Exercise tasks:
a. Decide whether each statement below agrees with the excerpt on South Florida office real estate, answering yes or no and quoting the words of the text that decide it: (i) The MICC office park is almost 40 years old. (ii) CMBS debt comes at floating interest rates. (iii) After the new leases, the debt service coverage ratio at Alhambra Towers is 2.
b. Write the next part of the excerpt on South Florida office real estate, picking up after its final sentence.

--- Document excerpt Enclosed Below ---

Owner Adler Properties is on time with its payments and not worried about filling the space, as it’s received strong interest from potential tenants, said the firm’s CEO, Jonathan Raiffe.

But he conceded that the MICC is not exactly prime real estate.

“The office park is almost 40 years old and it’s in the Doral submarket,” said Raiffe, adding that Adler pumps in $1 million to $2 million annually for renovations.

The warning on MICC’s debt is an overture to what’s in store for South Florida office real estate.

Although an influx of companies to the tri-county region over the past three years has sheltered it from the vacancies and debt woes common in the U.S., the office market’s swoon will test the limits of South Florida’s resilience, experts say, as tenants abandon suburban offices and high interest rates persist.

Office landlords with loans obtained when rates were historically low will find refinancing expensive. Some have already been socked by skyrocketing insurance premiums, and lenders are skittish about making bets on offices.

“On a global basis, there are going to be properties throughout the country and South Florida is not immune where if you have debt maturing next year, there’s a chance you’re going to see some issues and a lot of distress,” said Scott Sherman of Miami-based real estate investment firm Torose Equities.

South Florida faces a $130 million wall of maturities for commercial mortgage-backed securities and collateralized loan obligations by year-end, and half of that debt is watchlisted, according to Trepp. Nearly $382 million is set to mature next year, and $319 million in 2025.

“We are in the beginning of this, of offices being put on a watchlist,” said Holly MacDonald-Korth of lender KDM Financial. “We’re just at the beginning of seeing where all of this shakes out.”

Extend and forbear?

The 16-story Alhambra Towers office building in Coral Gables lost law firm Becker and aircraft parts company AerSale last year. The two tenants vacated a combined 43,800 square feet, dropping occupancy almost to 60 percent.

Owner Allen Morris Company’s $61 million loan balance was watchlisted as the debt service coverage ratio dropped to 1, meaning its cash flow was barely enough to cover mortgage payments, according to Morningstar Credit.

But this year, tenants signed deals for the vacant space with rents in the high $50s per square foot, compared to the high $40s for the old leases, said the landlord’s Spencer Morris. The DSCR now is a healthy 2.

“South Florida is not immune. There’s a chance you’re going to see a lot of distress.”
Scott Sherman, Torose Equities

Exactly how bad things will get for South Florida offices over the next two years remains unclear. Although a loan’s watchlisting denotes potential issues, many landlords are able to pull through, as Allen Morris did at Alhambra Towers. In other cases, debt can be watchlisted over small issues, such as an impending maturity date.

CMBS debt comes at fixed interest rates, buffering landlords from rate hikes. CLO debt, however, is floating-rate, potentially leaving owners exposed and in search of rate caps and swaps.

Nearly $60 million in South Florida CLO office debt is maturing this year, all of it collateralized by one property: Alliance HP’s One Financial Plaza in downtown Fort Lauderdale, according to Trepp. The debt has been watchlisted.

Alliance, which didn’t respond to a request for comment, still has a one-year extension option, and “it is entirely possible the loan will get paid off,” said Trepp research director Stephen Buschbom. “But it’s difficult for office owners to refinance right now, because there aren’t as many lenders and the terms are more conservative.”

--- End of Enclosed Document excerpt ---
--- Stored data Enclosed Below ---

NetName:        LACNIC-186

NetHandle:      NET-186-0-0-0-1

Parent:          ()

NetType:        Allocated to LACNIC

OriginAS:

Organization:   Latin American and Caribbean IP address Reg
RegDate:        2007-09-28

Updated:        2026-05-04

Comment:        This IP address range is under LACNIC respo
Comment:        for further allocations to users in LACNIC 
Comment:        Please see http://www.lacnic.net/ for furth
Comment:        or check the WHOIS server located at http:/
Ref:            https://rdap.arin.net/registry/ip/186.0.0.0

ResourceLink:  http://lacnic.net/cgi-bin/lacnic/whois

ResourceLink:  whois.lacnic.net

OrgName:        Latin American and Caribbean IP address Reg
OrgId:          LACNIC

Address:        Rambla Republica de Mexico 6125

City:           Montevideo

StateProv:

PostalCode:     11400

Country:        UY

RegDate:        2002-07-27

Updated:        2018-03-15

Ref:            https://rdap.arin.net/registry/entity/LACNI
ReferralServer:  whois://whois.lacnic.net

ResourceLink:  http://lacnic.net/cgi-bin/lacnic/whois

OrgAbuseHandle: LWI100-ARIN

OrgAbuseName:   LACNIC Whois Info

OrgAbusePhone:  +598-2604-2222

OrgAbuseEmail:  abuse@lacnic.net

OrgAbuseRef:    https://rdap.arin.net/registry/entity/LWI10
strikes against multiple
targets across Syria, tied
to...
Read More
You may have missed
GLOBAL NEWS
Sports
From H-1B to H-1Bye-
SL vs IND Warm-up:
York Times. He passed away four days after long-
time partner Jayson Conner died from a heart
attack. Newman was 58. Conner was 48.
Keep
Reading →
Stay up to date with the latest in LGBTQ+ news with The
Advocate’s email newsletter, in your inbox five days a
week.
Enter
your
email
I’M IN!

--- End of Enclosed Stored data ---

Responses for each task:
a.
(i) Yes: "The office park is almost 40 years old"
(ii) No: "CMBS debt comes at fixed interest rates"
(iii) Yes: "The DSCR now is a healthy 2."

b.
Debt yield — a property’s net operating income divided by its debt load — is another way to gauge the health of a loan. It reveals how fast a lender can recoup its money if it has to foreclose. A 10 percent debt yield is the minimum that lenders typically require to make a loan. 

According to Trepp, roughly half of all local CMBS and CLO debt maturing this year and next has a debt yield below that threshold. This could be a signal that property owners might have to bring in cash when it’s time to refinance, according to Buschbom. 

While lenders might accept a debt yield of less than 10 percent during boom times, they have moved up their preference to as high as 15 percent because of economic conditions, he said. Often, borrowers cannot exercise loan extension options if the debt yield falls below a specified threshold.

In September, Brookwood Financial Partners’ $325.4 million loan on 26 office properties, including three in South Florida, was put into special servicing, Morningstar Credit data shows, reportedly because it didn’t meet the required debt yield of 11.5 percent.

The loan’s collateral includes the Lakeside Office Center in Plantation, Commercial Place I and II in Oakland Park and the Sabadell United Bank Building in West Palm Beach. Brookwood didn’t respond to a request for comment.

But when debt woes arise, lenders often opt for forbearance rather than move to foreclose, said Thomas Nealon, director of the University of Miami’s master of law program in property development.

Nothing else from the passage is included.